:: RECORDS PROVIDED

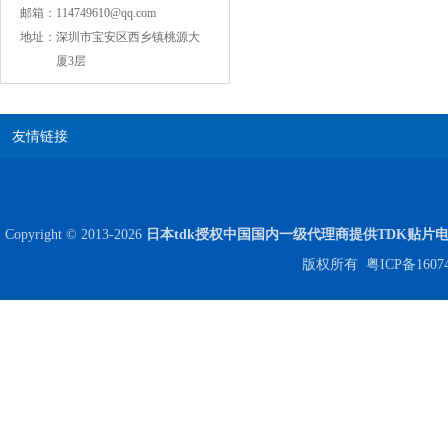
邮箱：
114749610@qq.com
地址：
深圳市宝安区西乡镇桃源大
厦3层
友情链接
COG高压贴片电容1812 3KV 470PF 5%精度
Copyright © 2013-2026
日本tdk授权中国国内一级代理商提供TDK贴片
版权所有
粤ICP备1607
Johanson电容一级代理 正品现货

::::

TASK TO CARRY OUT ::
Find "114749610@qq.com" in the entries above, then repeat its line and all lines after it exactly, down to the last line.

RESULT ::
114749610@qq.com
地址：
深圳市宝安区西乡镇桃源大
厦3层
友情链接
COG高压贴片电容1812 3KV 470PF 5%精度
Copyright © 2013-2026
日本tdk授权中国国内一级代理商提供TDK贴片
版权所有
粤ICP备1607
Johanson电容一级代理 正品现货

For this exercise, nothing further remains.